Every record is to be duplicated exactly as it reads, without its images.

DATA LISTING: Begin

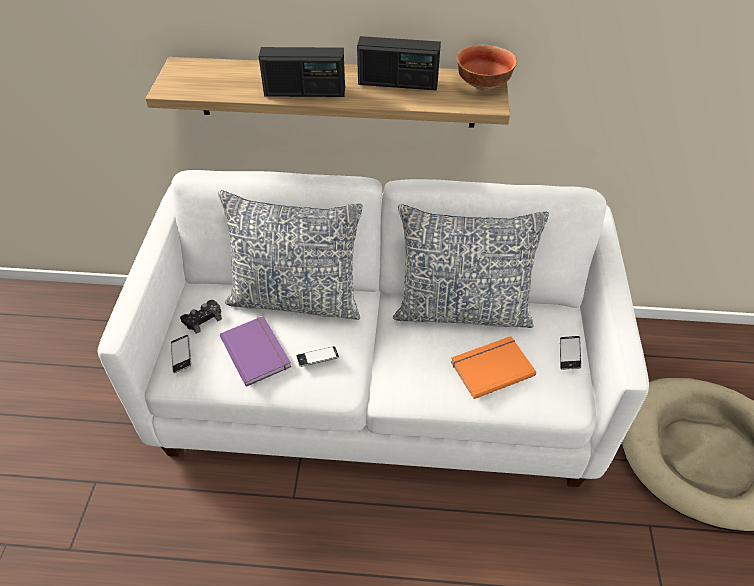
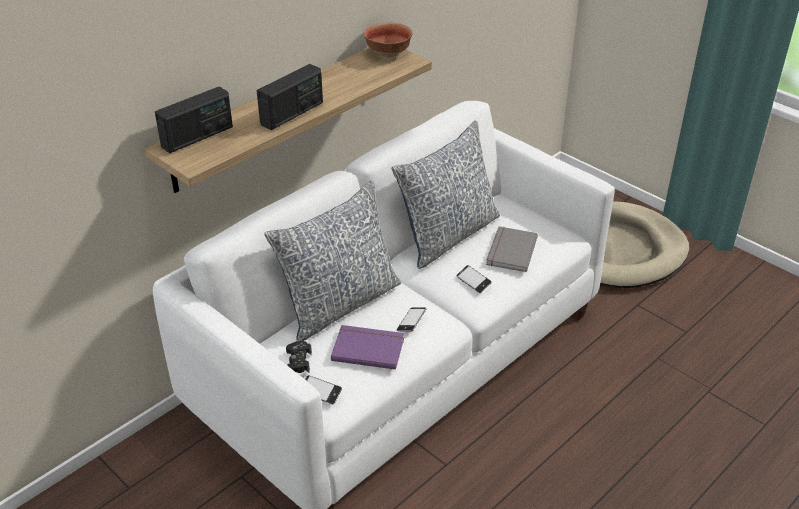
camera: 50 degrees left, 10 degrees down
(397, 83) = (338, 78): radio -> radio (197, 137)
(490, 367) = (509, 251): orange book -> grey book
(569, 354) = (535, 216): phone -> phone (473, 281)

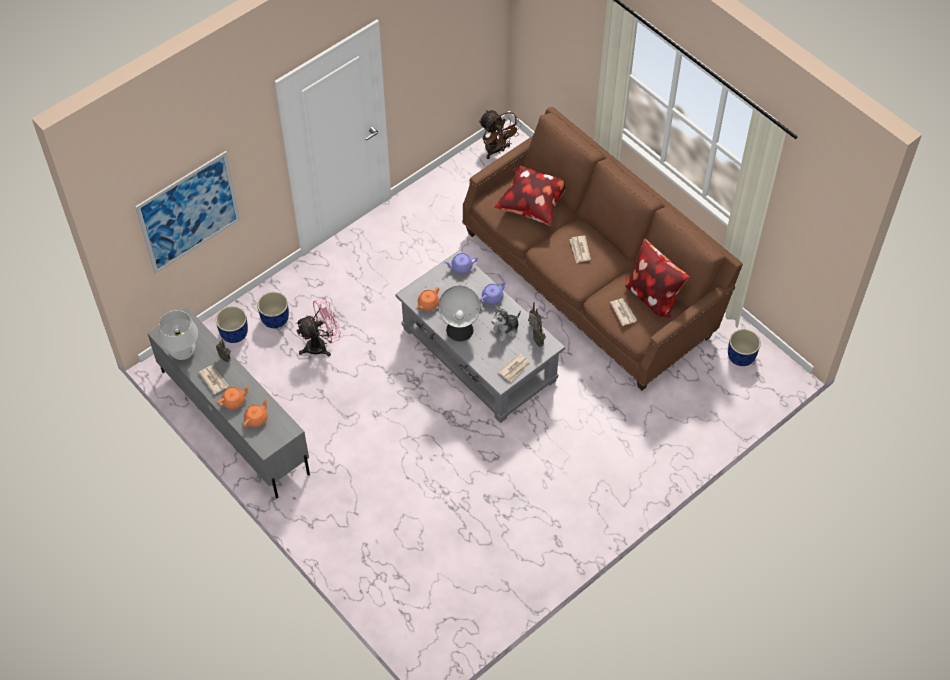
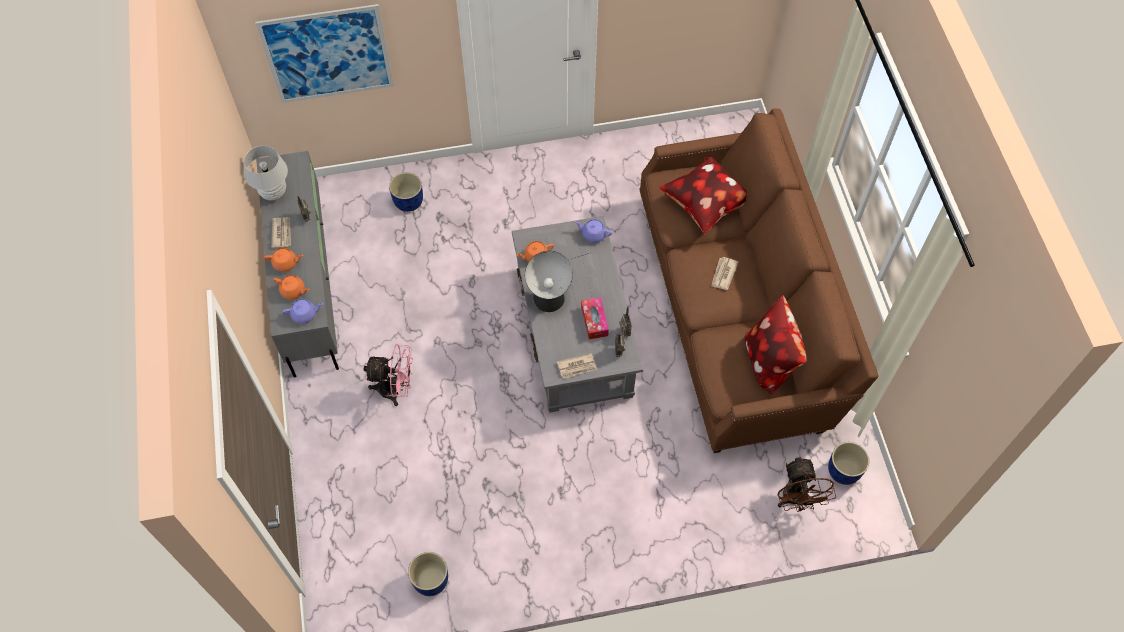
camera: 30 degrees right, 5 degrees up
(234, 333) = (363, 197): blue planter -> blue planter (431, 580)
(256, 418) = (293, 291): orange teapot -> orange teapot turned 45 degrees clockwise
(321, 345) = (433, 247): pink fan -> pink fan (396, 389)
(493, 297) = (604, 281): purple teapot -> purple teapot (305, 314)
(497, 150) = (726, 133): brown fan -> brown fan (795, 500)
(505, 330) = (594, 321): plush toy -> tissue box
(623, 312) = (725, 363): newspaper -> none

DATA LISTING: End

- SOLUTION FOR THIS PROBLEM
camera: 50 degrees left, 10 degrees down
(397, 83) = (338, 78): radio -> radio (197, 137)
(490, 367) = (509, 251): orange book -> grey book
(569, 354) = (535, 216): phone -> phone (473, 281)

camera: 30 degrees right, 5 degrees up
(234, 333) = (363, 197): blue planter -> blue planter (431, 580)
(256, 418) = (293, 291): orange teapot -> orange teapot turned 45 degrees clockwise
(321, 345) = (433, 247): pink fan -> pink fan (396, 389)
(493, 297) = (604, 281): purple teapot -> purple teapot (305, 314)
(497, 150) = (726, 133): brown fan -> brown fan (795, 500)
(505, 330) = (594, 321): plush toy -> tissue box
(623, 312) = (725, 363): newspaper -> none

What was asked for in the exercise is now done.